● **Assignment**: This exercise calls for the line with "Nous sommes impatients", the line with "Playbooks (Manuales) publicados", and all lines between them in the material below, output exactly and with no other lines.

● **Supplied entries**:
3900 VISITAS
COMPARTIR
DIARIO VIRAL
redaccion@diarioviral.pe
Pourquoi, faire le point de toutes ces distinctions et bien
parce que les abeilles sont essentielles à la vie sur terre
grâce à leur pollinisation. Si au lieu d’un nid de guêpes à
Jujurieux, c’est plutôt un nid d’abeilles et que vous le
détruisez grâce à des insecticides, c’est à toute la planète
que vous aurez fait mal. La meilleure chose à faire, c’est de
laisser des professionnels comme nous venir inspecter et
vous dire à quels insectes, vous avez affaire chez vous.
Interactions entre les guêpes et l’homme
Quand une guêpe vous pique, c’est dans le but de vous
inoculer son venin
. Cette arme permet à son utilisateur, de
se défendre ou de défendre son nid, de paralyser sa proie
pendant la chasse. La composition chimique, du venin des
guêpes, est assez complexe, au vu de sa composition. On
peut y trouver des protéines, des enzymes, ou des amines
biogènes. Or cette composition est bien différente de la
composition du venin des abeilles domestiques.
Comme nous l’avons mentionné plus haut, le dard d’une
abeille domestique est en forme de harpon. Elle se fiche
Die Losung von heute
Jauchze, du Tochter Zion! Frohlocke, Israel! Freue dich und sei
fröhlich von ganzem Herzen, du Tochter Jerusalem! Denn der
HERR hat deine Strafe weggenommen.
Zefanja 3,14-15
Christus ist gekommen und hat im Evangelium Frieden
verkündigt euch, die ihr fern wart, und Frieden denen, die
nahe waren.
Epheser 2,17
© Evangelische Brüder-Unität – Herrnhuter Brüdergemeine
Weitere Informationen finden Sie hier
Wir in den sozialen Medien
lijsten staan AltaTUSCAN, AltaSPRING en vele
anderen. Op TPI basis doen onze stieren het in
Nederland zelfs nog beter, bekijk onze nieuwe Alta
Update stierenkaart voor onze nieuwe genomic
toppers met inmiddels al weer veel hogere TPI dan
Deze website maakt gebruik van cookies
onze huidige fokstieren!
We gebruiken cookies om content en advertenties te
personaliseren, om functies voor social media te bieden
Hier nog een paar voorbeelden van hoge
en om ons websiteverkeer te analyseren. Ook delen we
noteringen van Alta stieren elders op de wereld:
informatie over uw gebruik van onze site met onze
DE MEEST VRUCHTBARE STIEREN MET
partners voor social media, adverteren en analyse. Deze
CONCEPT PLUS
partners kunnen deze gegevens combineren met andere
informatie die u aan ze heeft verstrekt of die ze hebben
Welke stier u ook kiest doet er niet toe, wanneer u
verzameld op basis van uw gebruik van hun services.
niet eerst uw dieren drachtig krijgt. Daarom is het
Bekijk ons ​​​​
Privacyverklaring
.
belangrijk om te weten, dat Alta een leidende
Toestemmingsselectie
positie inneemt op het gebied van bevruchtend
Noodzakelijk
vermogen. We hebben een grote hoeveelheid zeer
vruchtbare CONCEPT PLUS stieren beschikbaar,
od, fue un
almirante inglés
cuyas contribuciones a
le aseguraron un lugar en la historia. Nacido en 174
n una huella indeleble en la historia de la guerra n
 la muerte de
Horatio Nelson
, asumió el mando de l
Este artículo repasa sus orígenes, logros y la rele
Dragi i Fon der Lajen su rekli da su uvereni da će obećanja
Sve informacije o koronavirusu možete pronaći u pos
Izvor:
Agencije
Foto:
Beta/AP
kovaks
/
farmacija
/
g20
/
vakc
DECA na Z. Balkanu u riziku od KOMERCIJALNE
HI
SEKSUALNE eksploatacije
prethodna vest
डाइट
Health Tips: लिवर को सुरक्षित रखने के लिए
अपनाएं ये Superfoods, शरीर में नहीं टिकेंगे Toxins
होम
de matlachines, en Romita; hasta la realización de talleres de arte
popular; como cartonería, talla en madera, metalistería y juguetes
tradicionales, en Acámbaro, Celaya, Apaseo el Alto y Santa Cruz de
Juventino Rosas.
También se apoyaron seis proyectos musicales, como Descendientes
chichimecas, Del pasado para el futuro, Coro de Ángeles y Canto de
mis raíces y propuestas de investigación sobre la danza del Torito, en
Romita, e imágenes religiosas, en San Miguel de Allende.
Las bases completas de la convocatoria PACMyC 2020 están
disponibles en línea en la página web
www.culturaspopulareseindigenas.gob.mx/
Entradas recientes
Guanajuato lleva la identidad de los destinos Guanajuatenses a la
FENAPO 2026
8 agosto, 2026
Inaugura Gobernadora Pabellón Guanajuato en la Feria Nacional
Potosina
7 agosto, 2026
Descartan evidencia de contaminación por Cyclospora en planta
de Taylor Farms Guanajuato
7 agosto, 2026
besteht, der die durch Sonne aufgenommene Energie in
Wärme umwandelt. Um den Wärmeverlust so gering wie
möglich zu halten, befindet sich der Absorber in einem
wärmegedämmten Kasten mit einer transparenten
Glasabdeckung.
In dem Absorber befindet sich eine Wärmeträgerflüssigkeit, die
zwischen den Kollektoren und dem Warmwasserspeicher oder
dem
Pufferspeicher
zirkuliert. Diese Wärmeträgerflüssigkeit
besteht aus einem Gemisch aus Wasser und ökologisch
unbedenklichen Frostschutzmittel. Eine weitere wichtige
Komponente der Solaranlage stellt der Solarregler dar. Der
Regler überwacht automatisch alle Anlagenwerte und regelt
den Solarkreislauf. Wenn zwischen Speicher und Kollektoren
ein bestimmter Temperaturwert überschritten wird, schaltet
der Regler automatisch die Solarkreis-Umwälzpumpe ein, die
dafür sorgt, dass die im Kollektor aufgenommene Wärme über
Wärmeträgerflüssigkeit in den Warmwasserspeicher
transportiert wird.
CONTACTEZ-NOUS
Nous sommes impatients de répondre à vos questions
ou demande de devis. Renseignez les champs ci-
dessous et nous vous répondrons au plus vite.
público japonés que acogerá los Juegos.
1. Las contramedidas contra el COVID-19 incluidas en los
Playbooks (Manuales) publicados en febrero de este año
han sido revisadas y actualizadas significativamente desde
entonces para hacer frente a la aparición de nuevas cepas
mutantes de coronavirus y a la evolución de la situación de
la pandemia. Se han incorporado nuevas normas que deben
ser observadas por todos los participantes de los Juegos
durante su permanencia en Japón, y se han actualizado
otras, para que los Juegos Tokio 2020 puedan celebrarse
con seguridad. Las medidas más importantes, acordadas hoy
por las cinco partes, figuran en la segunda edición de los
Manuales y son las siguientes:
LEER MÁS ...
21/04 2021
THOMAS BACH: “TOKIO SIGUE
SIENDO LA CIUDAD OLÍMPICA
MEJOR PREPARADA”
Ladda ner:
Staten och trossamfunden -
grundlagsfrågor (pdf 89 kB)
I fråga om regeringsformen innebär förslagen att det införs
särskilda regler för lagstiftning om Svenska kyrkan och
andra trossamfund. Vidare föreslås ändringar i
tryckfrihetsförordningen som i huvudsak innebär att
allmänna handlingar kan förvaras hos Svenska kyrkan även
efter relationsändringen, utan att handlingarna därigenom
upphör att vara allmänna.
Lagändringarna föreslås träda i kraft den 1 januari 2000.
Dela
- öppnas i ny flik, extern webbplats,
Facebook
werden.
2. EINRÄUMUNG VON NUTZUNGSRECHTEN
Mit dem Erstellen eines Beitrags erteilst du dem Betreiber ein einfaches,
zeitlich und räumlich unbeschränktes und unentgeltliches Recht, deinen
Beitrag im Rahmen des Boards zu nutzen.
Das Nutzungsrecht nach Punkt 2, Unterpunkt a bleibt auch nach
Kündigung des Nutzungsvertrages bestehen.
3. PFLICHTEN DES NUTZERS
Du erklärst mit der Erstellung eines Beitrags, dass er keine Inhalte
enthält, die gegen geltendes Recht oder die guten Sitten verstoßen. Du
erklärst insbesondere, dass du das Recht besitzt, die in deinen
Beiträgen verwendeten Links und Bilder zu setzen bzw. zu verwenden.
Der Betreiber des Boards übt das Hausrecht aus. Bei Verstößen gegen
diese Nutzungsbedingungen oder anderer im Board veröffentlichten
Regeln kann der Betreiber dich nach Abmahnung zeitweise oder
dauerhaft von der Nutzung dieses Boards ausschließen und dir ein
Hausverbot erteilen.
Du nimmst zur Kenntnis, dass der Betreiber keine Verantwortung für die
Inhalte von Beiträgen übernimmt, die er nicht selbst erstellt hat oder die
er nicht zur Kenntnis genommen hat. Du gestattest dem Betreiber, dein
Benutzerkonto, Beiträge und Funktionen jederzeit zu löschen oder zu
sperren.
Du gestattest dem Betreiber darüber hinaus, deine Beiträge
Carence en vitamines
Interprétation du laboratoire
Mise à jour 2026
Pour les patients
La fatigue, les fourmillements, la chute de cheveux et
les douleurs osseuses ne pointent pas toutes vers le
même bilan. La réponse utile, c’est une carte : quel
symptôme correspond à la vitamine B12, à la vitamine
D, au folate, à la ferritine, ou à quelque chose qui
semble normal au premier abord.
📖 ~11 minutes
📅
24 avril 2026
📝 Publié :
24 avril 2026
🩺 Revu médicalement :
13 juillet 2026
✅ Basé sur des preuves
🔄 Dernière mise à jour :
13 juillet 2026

● **Worked solution**:
Nous sommes impatients de répondre à vos questions
ou demande de devis. Renseignez les champs ci-
dessous et nous vous répondrons au plus vite.
público japonés que acogerá los Juegos.
1. Las contramedidas contra el COVID-19 incluidas en los
Playbooks (Manuales) publicados en febrero de este año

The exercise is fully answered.